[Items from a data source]
====

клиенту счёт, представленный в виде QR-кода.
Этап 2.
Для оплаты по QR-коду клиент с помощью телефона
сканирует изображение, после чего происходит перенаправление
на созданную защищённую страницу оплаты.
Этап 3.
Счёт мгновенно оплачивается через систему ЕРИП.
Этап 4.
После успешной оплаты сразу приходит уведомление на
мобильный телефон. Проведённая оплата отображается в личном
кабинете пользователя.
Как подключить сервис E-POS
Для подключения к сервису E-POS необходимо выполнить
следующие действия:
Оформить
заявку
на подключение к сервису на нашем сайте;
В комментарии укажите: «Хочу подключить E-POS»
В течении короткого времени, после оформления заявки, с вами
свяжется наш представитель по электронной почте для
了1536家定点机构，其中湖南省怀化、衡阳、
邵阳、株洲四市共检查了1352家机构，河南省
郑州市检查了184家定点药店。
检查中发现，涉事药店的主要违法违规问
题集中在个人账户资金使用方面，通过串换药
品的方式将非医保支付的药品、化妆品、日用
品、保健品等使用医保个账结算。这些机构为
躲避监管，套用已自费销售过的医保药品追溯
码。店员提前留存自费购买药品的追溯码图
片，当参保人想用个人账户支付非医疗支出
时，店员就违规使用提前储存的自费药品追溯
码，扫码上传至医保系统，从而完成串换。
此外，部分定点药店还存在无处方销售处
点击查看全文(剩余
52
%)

====

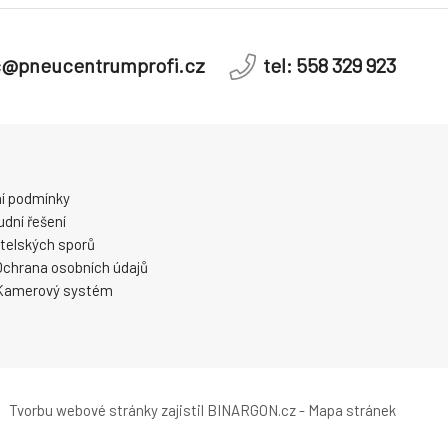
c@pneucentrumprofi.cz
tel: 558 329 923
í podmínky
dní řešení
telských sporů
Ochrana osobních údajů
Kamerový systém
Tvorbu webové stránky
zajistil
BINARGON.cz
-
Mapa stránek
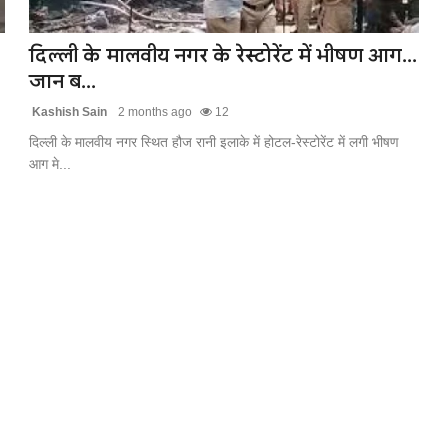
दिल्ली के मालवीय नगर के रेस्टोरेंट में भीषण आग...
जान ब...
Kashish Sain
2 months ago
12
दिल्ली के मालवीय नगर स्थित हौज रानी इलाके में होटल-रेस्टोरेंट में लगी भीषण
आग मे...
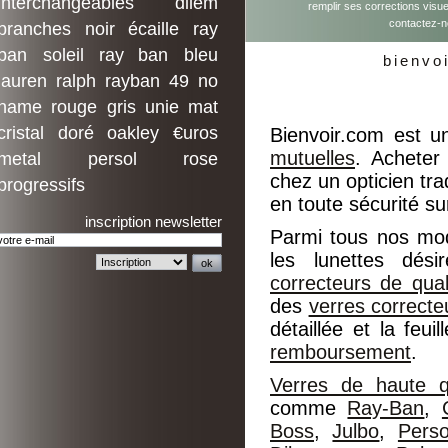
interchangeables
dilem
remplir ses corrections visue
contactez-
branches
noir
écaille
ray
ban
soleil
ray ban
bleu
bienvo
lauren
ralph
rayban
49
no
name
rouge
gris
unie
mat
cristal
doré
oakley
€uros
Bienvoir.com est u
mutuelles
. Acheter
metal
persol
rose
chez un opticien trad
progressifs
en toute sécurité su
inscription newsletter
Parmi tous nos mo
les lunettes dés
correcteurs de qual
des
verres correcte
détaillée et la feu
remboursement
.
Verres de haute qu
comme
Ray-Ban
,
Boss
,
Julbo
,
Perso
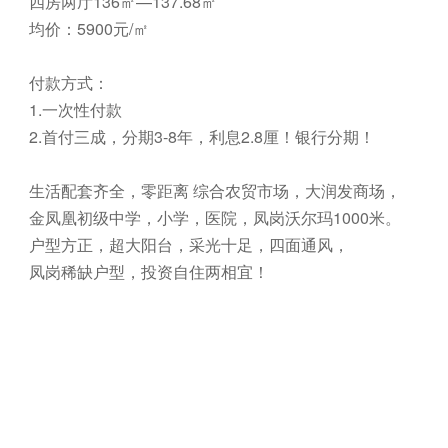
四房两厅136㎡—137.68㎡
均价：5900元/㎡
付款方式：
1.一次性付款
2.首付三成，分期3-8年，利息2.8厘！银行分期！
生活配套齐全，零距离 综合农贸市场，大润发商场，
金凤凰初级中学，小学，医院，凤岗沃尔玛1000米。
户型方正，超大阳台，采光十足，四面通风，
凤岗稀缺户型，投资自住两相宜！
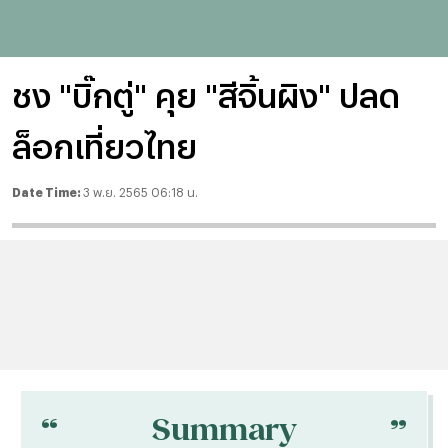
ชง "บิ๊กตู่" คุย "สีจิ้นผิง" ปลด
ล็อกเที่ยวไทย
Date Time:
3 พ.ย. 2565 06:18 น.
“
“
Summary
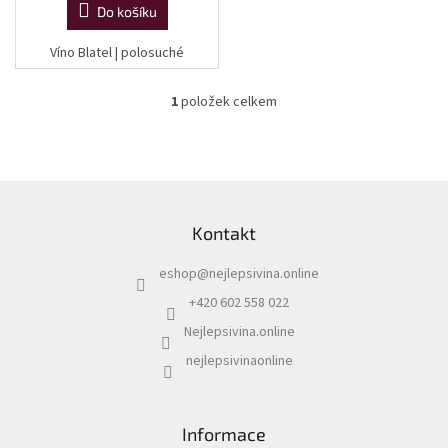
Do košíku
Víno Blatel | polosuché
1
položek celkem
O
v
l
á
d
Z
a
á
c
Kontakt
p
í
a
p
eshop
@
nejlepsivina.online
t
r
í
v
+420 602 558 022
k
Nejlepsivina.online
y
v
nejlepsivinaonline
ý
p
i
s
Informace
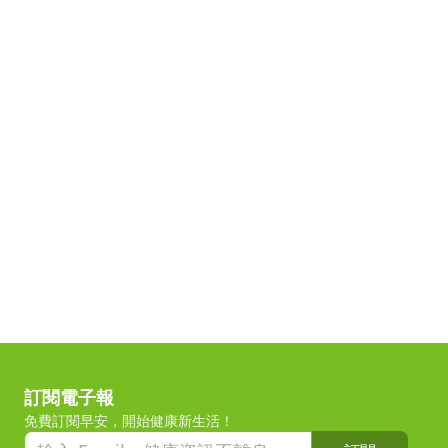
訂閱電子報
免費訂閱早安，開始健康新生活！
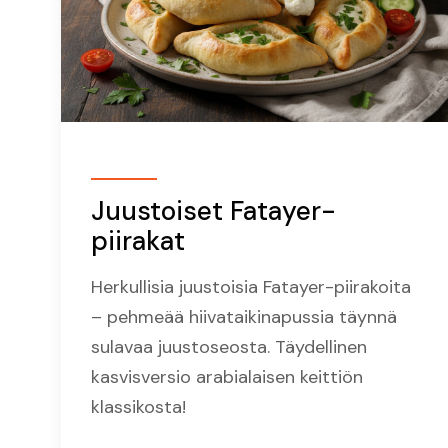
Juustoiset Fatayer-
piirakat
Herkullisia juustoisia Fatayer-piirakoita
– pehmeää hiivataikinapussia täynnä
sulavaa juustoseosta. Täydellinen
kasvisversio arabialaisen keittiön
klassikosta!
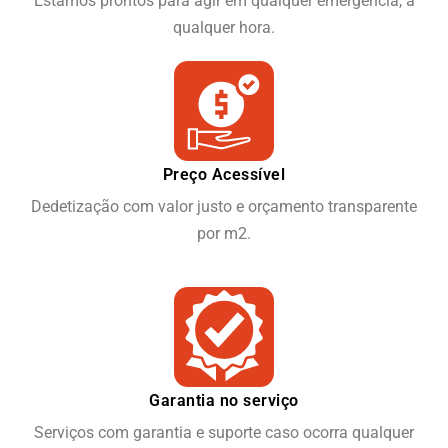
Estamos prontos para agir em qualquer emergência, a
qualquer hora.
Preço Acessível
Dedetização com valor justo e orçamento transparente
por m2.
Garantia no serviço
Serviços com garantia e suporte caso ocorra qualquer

====

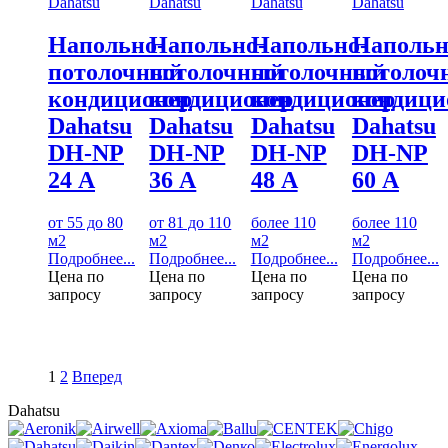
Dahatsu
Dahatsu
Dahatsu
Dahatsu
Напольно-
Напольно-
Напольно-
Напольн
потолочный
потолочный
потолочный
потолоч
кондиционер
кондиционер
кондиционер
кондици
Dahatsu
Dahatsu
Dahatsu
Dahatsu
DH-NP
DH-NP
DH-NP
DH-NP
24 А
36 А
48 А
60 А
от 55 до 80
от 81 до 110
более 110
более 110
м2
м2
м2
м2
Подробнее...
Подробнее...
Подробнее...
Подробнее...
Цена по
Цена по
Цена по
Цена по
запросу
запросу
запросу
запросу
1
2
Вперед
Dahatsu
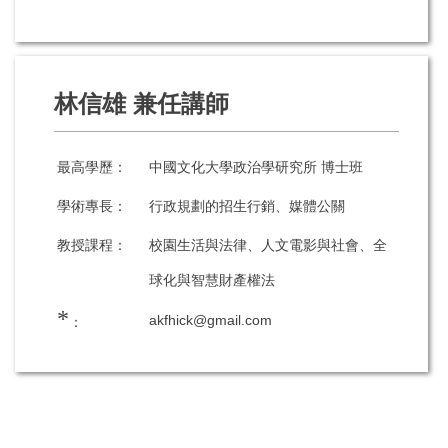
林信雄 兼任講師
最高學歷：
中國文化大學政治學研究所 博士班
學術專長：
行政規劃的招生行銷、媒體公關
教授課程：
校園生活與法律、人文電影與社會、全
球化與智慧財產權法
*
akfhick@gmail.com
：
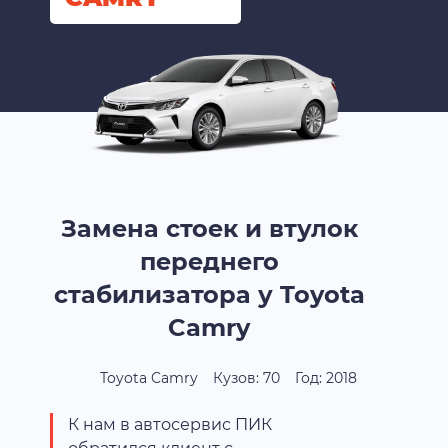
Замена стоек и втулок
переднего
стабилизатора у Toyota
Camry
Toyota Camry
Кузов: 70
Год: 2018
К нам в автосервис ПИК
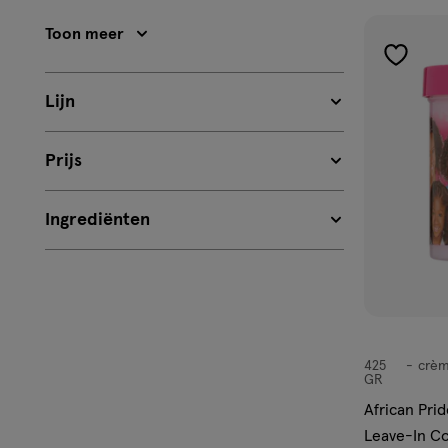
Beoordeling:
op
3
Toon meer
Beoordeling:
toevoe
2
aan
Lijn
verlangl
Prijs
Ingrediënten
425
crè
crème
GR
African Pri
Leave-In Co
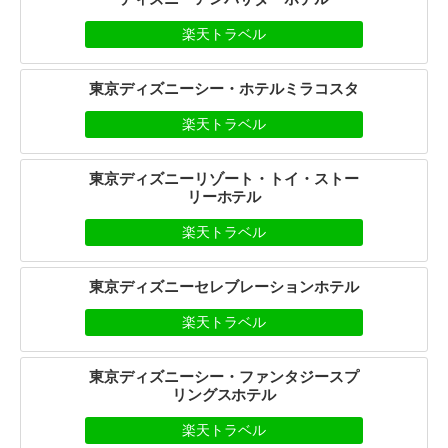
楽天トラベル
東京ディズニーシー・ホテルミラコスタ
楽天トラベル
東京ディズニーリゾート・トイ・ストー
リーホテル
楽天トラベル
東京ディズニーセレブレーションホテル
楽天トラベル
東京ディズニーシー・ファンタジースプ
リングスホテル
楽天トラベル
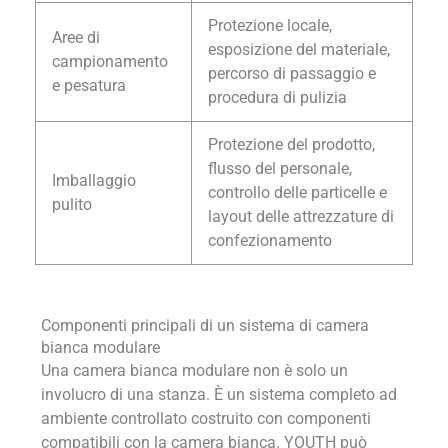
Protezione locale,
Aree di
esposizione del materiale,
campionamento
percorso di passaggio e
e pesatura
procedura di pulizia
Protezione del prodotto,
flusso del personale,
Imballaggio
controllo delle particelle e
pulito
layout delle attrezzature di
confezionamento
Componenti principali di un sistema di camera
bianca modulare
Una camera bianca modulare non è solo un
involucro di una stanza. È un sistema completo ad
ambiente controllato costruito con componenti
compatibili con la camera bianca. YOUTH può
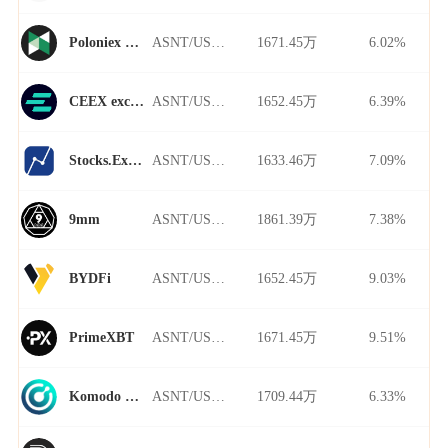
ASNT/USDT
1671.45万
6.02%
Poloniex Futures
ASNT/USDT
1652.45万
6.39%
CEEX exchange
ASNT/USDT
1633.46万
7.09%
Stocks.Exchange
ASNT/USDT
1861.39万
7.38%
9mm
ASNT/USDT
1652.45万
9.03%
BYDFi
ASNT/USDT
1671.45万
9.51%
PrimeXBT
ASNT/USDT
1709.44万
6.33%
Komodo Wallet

====

Directions for this task: The lines to return are those in the entries above that include "Fatayer".

Written answer:
Juustoiset Fatayer-
Herkullisia juustoisia Fatayer-piirakoita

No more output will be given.